Jim de Bree | An Interesting Tax Decision from SCOTUS

Jim de Bree
Jim de Bree

Last summer, I wrote two columns about a peculiar tax case that the Supreme Court decided to hear. Although the amount of tax involved in the case was less than $15,000, ruling in the taxpayer’s favor could have fundamentally gutted the Internal Revenue Code. 

A major part of the 2017 Tax Cuts and Jobs Act changed the way multinational corporations are taxed. The U.S. imposed taxes on corporations’ worldwide income, while most other countries taxed them solely on the income earned within the taxing jurisdiction. U.S. taxation of earnings of foreign corporate subsidiaries was deferred until those earnings were repatriated to the U.S.  

The TCJA changed the regime to a territorial approach where the U.S. generally taxes only domestic profits after 2017. Unfortunately, this transition was extremely costly. To help pay for this change, Congress imposed a one-time, backward-looking tax on income accumulated in foreign subsidiaries. That backward-looking tax is known as the Mandatory Repatriation Tax or MRT. 

Charles Moore and his wife, a retired couple, owned an interest in a corporation based in India and were subject to a MRT of $14,729. They paid the tax and sued the U.S. government for a refund in the 9th Circuit District Court. Moore’s assertion that the MRT is unconstitutional was novel and controversial. Many tax scholars thought it was frivolous.  

The District Court ruled against Moore. Moore appealed the decision to the 9th Circuit Court of Appeals, which affirmed the lower court’s decision. Shortly thereafter, pro-business commentators wrote columns in the editorial pages of prominent newspapers, including the Wall Street Journal, suggesting that Moore should ask the Supreme Court to hear the case. 

Few tax scholars thought SCOTUS would agree to hear the case, but to almost everyone’s surprise they did. Numerous amicus briefs were filed on Moore’s behalf. The problems with the positions espoused in those briefs is that the logic applied to reach their conclusion is also applicable to dozens of other provisions in the Internal Revenue Code.  
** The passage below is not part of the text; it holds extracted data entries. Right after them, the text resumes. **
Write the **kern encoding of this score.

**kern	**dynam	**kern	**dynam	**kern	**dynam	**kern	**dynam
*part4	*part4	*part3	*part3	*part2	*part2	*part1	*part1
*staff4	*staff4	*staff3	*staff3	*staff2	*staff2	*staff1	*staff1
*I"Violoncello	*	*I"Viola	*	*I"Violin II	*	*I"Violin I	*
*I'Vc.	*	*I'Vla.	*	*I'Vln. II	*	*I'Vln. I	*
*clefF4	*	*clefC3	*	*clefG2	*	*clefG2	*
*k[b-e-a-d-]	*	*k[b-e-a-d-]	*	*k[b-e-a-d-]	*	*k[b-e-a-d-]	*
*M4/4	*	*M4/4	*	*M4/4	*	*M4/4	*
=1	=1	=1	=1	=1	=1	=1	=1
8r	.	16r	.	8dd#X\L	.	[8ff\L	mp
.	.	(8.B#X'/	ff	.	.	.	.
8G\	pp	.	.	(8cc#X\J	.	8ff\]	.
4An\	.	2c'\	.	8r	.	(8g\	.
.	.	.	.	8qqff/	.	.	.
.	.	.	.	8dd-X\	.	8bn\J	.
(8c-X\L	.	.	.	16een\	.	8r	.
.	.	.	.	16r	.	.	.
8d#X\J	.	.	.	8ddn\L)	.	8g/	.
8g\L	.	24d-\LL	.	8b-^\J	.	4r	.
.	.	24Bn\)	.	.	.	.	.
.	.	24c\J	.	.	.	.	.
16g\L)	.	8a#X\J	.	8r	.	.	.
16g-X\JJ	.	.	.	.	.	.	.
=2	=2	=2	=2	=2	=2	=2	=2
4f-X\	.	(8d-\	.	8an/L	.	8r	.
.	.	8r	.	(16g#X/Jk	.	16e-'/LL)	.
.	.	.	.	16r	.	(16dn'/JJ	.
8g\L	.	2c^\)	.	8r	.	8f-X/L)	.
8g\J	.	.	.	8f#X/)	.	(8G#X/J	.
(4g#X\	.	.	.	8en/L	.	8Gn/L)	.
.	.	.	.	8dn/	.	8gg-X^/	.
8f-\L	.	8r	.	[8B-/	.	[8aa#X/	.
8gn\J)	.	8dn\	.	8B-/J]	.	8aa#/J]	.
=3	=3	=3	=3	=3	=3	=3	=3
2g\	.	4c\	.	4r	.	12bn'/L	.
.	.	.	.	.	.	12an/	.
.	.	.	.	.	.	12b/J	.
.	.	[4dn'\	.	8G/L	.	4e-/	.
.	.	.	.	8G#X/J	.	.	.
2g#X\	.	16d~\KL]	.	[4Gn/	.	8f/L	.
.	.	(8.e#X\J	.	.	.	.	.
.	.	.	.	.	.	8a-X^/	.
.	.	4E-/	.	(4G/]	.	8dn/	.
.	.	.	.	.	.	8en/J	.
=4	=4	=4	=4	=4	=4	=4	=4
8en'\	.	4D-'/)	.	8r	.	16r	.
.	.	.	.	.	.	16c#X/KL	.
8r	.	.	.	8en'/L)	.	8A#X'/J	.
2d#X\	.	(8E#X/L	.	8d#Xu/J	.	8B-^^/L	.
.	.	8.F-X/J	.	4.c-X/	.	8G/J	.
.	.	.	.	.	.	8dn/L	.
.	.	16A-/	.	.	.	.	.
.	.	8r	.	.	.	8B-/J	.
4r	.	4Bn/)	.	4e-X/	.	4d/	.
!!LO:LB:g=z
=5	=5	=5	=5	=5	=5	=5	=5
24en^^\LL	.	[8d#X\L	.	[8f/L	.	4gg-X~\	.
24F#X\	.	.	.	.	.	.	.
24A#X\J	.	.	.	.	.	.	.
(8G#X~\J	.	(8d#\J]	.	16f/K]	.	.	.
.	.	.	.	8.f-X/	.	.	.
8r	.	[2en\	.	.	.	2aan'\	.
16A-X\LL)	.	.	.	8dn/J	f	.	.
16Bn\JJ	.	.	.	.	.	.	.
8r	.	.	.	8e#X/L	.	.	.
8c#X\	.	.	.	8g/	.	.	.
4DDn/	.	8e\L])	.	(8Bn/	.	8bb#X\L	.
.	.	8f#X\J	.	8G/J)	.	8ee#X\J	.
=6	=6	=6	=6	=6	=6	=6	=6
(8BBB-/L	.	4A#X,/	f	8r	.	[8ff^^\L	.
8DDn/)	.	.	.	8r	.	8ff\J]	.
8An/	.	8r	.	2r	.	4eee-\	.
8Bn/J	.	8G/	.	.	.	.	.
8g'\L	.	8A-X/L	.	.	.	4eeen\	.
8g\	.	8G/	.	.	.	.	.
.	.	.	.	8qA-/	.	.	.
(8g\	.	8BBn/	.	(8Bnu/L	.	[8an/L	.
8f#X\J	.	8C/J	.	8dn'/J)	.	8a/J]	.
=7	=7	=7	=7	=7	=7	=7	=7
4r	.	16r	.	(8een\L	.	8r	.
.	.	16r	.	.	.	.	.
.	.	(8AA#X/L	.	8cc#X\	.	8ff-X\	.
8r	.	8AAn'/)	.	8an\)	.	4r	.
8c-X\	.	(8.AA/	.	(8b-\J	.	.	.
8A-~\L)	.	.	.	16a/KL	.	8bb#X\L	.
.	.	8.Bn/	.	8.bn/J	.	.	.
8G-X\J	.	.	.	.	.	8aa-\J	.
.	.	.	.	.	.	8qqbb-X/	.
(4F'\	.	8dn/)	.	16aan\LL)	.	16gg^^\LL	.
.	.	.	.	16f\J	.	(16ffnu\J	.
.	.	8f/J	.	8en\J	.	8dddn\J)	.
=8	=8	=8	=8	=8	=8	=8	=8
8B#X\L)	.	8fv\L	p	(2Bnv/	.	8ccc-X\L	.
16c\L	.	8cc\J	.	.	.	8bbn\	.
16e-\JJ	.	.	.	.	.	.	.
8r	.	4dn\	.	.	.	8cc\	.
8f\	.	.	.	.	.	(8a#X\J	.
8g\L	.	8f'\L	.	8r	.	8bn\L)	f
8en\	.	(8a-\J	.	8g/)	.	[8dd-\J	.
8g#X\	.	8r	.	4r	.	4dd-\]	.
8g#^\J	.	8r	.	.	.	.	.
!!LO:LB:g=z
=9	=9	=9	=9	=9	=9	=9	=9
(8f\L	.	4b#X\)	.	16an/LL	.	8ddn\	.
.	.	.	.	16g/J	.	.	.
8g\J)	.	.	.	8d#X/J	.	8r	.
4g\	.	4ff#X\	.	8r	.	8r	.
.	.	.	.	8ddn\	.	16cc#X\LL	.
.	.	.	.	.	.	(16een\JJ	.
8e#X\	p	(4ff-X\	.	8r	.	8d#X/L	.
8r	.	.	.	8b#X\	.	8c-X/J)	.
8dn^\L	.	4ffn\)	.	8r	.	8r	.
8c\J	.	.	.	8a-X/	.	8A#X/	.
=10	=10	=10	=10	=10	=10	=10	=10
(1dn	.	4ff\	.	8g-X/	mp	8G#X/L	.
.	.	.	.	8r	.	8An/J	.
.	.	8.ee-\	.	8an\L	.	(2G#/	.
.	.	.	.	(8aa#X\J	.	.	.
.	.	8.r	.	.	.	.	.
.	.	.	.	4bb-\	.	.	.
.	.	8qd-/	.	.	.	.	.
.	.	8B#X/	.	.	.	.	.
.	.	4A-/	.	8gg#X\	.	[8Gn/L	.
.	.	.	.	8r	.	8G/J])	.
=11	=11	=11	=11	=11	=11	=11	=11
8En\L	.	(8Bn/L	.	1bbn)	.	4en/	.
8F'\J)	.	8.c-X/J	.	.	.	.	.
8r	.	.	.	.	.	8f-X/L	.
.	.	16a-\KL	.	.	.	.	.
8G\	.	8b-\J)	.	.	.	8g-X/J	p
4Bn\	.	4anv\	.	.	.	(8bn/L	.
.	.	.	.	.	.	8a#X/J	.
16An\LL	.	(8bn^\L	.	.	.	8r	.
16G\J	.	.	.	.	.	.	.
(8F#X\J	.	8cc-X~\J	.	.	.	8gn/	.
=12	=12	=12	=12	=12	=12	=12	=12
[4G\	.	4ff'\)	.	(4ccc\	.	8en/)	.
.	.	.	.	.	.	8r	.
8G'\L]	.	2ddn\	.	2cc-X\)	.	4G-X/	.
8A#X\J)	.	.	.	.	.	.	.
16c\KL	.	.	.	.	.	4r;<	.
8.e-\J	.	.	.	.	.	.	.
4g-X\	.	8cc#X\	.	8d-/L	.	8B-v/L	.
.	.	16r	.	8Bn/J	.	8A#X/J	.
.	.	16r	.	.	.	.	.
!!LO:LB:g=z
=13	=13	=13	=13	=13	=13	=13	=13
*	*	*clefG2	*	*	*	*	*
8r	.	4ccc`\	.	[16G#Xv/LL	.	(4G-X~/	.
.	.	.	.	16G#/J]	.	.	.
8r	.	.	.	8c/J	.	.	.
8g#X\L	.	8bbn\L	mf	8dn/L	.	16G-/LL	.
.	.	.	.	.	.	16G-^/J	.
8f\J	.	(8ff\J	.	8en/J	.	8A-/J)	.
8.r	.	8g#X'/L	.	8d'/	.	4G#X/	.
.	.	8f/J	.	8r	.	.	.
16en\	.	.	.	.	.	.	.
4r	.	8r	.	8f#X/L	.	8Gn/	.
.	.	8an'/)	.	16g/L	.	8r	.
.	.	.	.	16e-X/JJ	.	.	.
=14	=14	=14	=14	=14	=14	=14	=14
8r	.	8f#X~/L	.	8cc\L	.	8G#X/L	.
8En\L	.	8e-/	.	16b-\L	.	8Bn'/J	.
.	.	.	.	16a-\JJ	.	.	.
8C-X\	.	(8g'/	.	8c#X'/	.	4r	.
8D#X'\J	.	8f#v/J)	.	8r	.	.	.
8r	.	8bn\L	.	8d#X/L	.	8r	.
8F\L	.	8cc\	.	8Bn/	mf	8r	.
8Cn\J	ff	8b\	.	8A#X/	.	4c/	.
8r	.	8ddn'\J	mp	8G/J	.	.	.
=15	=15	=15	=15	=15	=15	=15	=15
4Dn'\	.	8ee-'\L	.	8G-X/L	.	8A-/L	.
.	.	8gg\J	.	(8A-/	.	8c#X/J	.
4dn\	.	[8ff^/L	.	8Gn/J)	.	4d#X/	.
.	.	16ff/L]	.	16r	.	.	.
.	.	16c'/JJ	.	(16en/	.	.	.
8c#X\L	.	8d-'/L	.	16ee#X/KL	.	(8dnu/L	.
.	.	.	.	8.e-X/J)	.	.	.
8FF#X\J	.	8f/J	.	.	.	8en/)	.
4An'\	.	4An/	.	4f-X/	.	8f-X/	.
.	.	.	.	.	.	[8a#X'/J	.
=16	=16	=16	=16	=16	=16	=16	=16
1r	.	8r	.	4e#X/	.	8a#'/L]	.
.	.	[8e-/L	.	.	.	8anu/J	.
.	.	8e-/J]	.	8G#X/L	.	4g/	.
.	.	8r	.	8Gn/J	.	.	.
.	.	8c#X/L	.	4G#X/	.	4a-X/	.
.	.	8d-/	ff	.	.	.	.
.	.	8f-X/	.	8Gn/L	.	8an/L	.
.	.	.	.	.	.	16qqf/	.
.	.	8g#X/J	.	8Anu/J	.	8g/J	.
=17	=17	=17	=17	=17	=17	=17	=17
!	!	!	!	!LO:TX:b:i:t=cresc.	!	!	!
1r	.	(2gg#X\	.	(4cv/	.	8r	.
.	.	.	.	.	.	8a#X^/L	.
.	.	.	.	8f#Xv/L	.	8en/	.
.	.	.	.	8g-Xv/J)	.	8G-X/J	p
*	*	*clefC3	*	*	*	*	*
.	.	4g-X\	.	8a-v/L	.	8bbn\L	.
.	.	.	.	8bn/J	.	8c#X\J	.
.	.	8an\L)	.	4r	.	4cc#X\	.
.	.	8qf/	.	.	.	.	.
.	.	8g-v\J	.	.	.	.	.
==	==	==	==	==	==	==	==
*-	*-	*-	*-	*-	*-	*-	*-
The Tax Foundation published a study of the impact on three other corporate tax provisions and concluded that, if those three provisions were deemed unconstitutional, it would add nearly $6 trillion to the national debt.  

Many of Moore’s arguments are based on interpretations of accounting principles. Based on prior court cases involving tax accounting issues, judges frequently do not properly understand the accounting principles at hand. I was worried that this would happen in the Moore case.  

When the case was heard, I was very impressed with Justice Amy Coney Barrett’s questions. She clearly had been briefed on how the accounting rules work. Justices Brett Kavanaugh and Ketanji Brown Jackson followed Barrett’s line of questioning, while Justices Clarence Thomas, Samuel Alito and Neil Gorsich asked pro-taxpayer questions about the amicus briefs that were submitted.  

On June 20 the Court published a 7-2 decision in favor of the government. Kavanaugh wrote the opinion eviscerating Moore’s arguments. In the opinion, Kavanaugh cited 65 sections of the Internal Revenue Code that would be unconstitutional if SCOTUS ruled in favor of Moore. He stated, “… those tax provisions, if suddenly eliminated, would deprive the U. S. government and the American people of trillions in lost tax revenue.” That would have been a devastating blow to the federal government’s finances. 

Kavanaugh then went on to explain why Moore’s arguments did not apply. Barrett wrote a concurring opinion, providing considerable detail setting forth clarifying that this decision does not conclude that a wealth tax is constitutional. Alito signed onto Barrett’s opinion, indicating he might have had a change of heart. Jackson wrote a concurring opinion amplifying some of Kavanaugh’s points.  

Kavanaugh’s opinion and the two concurring opinions are among the best opinions I have seen a court write when discussing a tax issue.  

Justice Thomas wrote a dissenting opinion, with which Justice Gorsich concurred. The dissent rambled, but my big takeaway is that Thomas and Gorsich do not believe that wealth tax is constitutional.  

Several progressive members in Congress, led by Bernie Sanders and Elizabeth Warren, want to impose a wealth tax. I suspect the reason why SCOTUS took the case was to send a clear message to Congress not to try to impose a wealth tax. As a tax professional, I agree that a wealth tax is probably unconstitutional and would likely be impossible to administer.  

Recently, I have been critical of the Supreme Court, but I am happy with this decision. It shows that the justices can work together and overcome their differences to resolve an issue in a coherent manner.  

Jim de Bree is a semi-retired CPA and college professor who resides in Valencia.